= Collection entries =

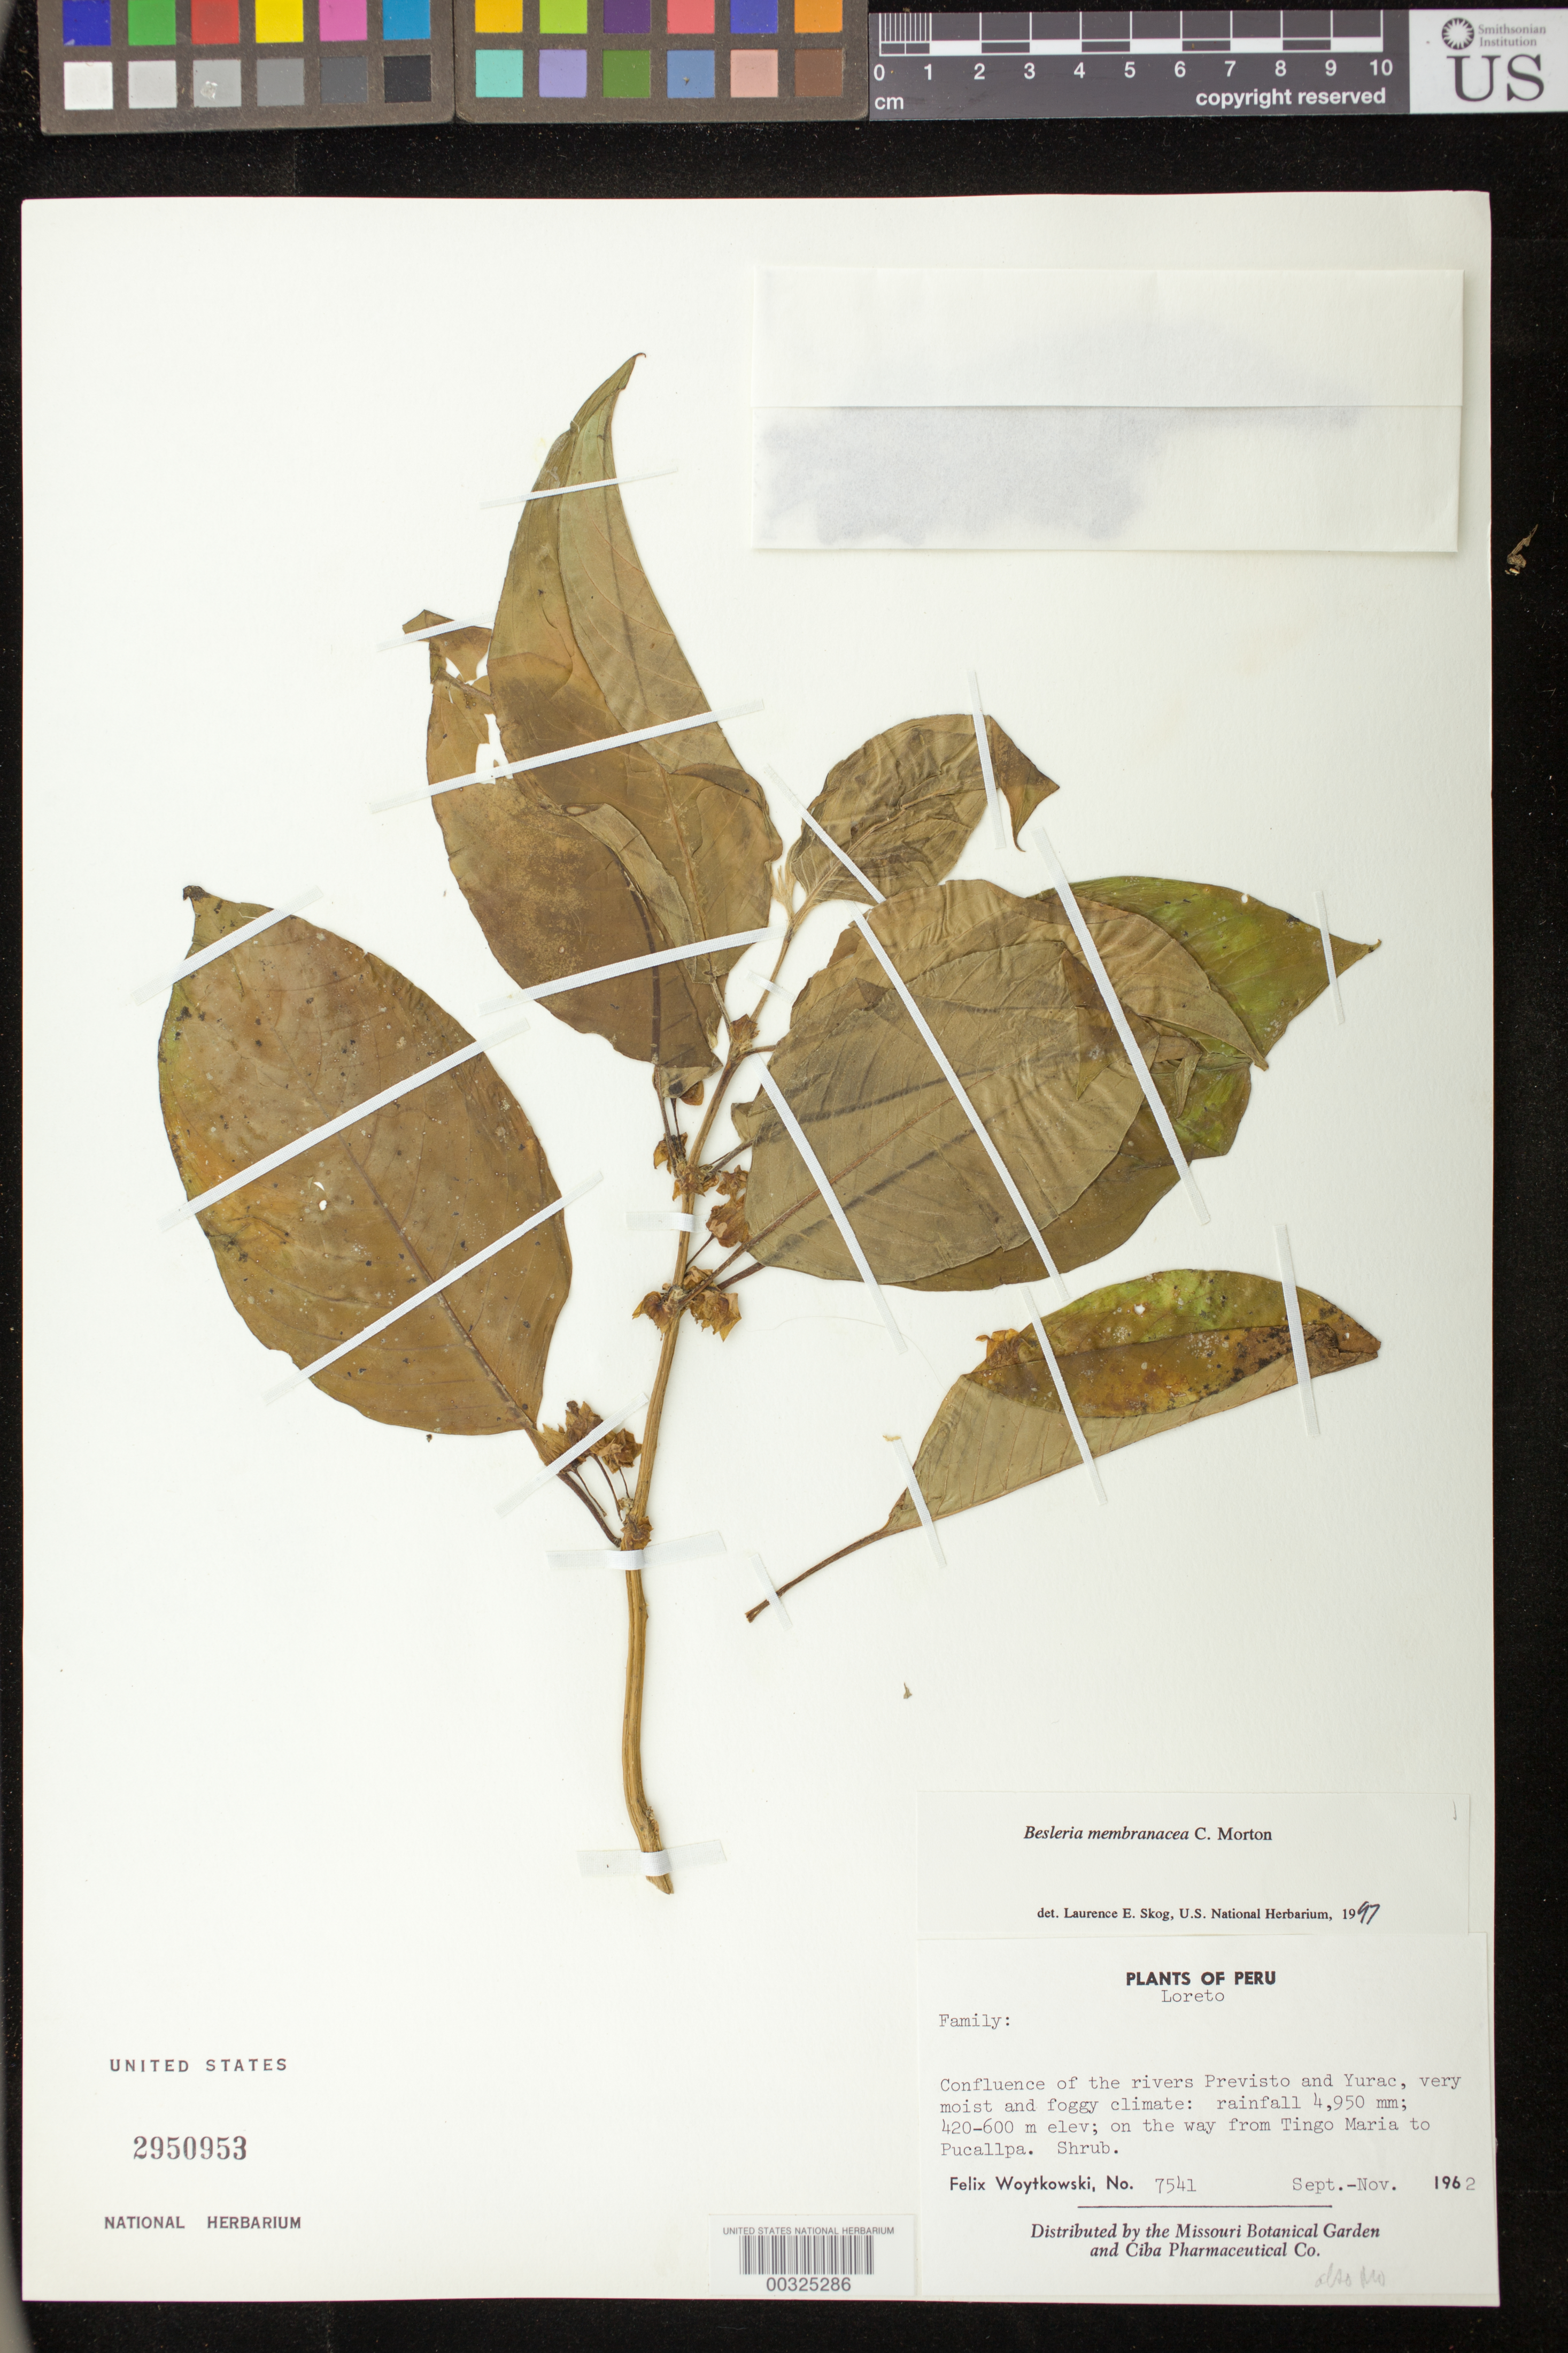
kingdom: Plantae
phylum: Tracheophyta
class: Magnoliopsida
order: Lamiales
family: Gesneriaceae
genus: Besleria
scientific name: Besleria membranacea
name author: C.V. Morton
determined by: Skog, Laurence E.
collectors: F. Woytkowski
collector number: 7541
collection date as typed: Sep-Nov 1962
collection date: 1962-09/1962-11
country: Peru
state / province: Loreto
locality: Confluence of the rivers Previsto and Yurac; on the way from Tingo Maria to Pucallpa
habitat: Very moist and foggy climate: rainfall 4950 mm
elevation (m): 420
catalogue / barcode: US 2950953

= Required task =
Repeat the text of the records above word for word, line by line, leaving out the pictures.

= Result =
kingdom: Plantae
phylum: Tracheophyta
class: Magnoliopsida
order: Lamiales
family: Gesneriaceae
genus: Besleria
scientific name: Besleria membranacea
name author: C.V. Morton
determined by: Skog, Laurence E.
collectors: F. Woytkowski
collector number: 7541
collection date as typed: Sep-Nov 1962
collection date: 1962-09/1962-11
country: Peru
state / province: Loreto
locality: Confluence of the rivers Previsto and Yurac; on the way from Tingo Maria to Pucallpa
habitat: Very moist and foggy climate: rainfall 4950 mm
elevation (m): 420
catalogue / barcode: US 2950953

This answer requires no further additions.